§ WHAT THE TASK ASKS
Write the entries below out again exactly; any picture in them stays out.

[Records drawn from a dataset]
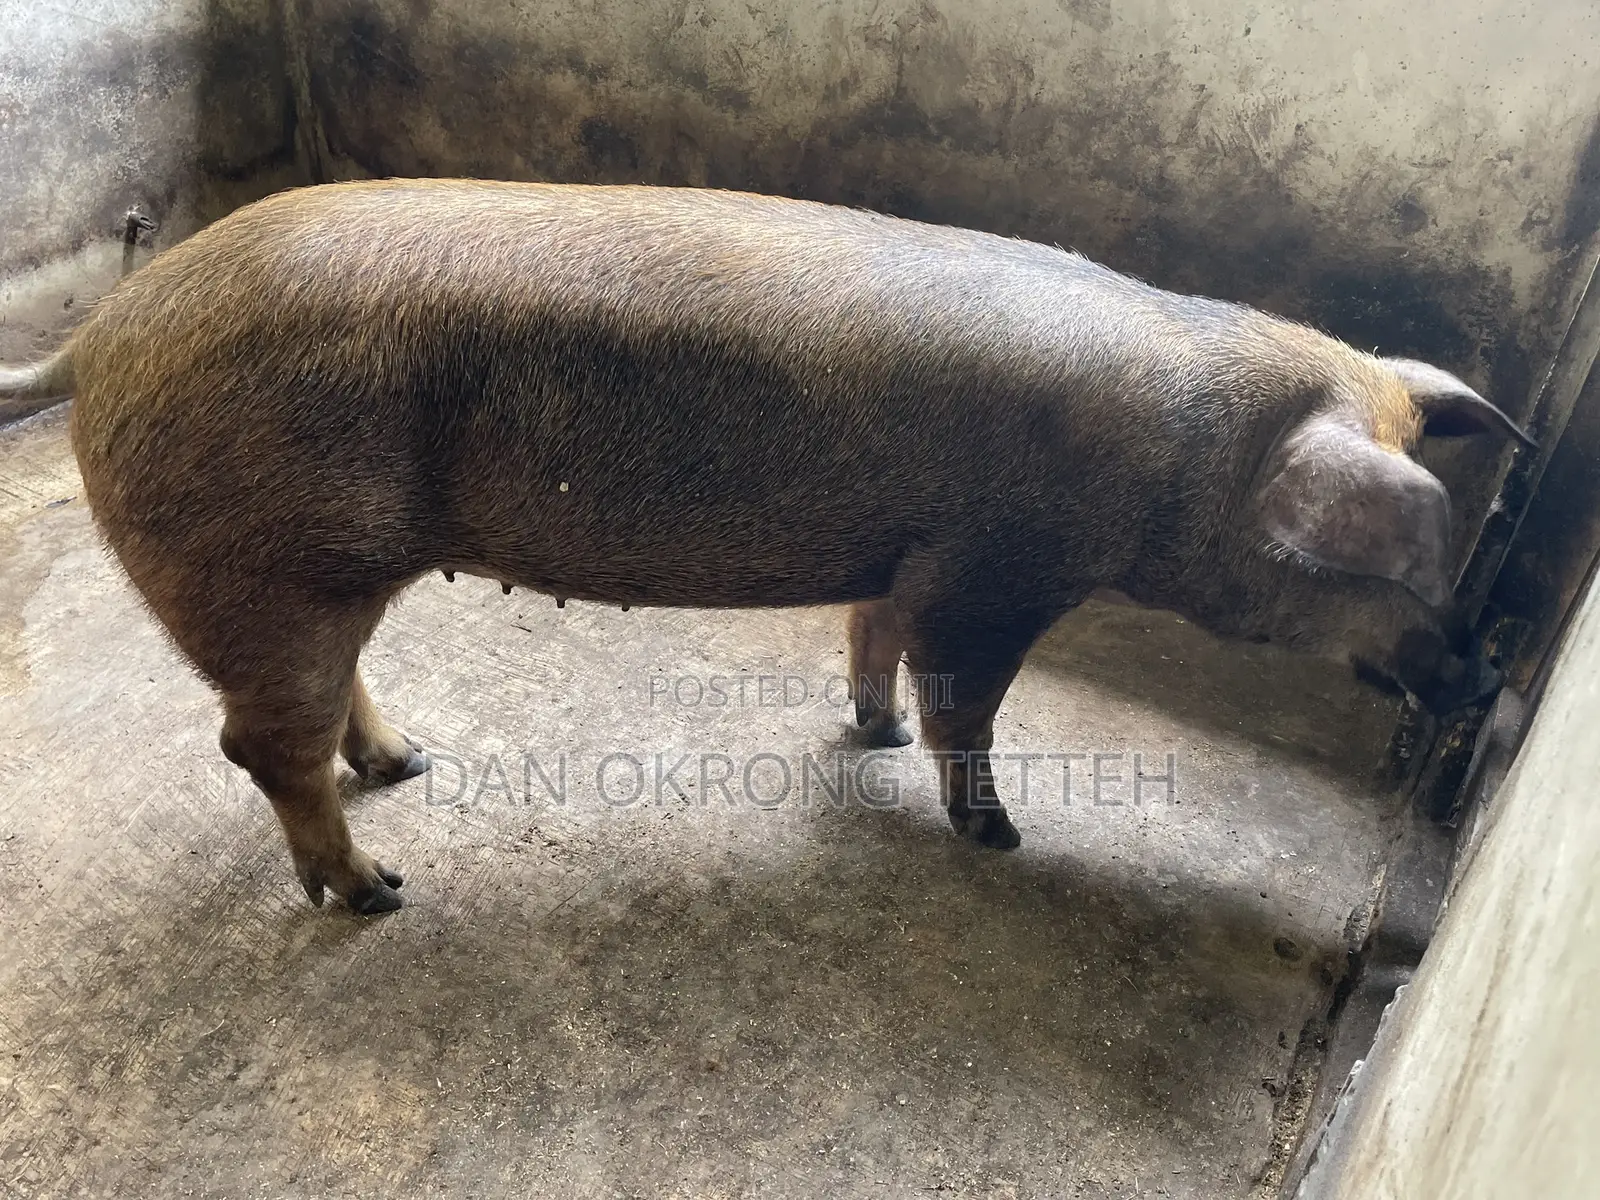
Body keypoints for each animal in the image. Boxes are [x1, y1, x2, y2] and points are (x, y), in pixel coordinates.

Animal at [0, 178, 1533, 914]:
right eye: (1388, 568)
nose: (1483, 681)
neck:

§ REPLY TO THE TASK
Body keypoints for each animal in the image. Boxes are [x1, y1, x2, y2] and points are (x, y), in pixel coordinates.

Animal at [0, 178, 1533, 914]:
right eye: (1388, 568)
nose: (1483, 681)
neck:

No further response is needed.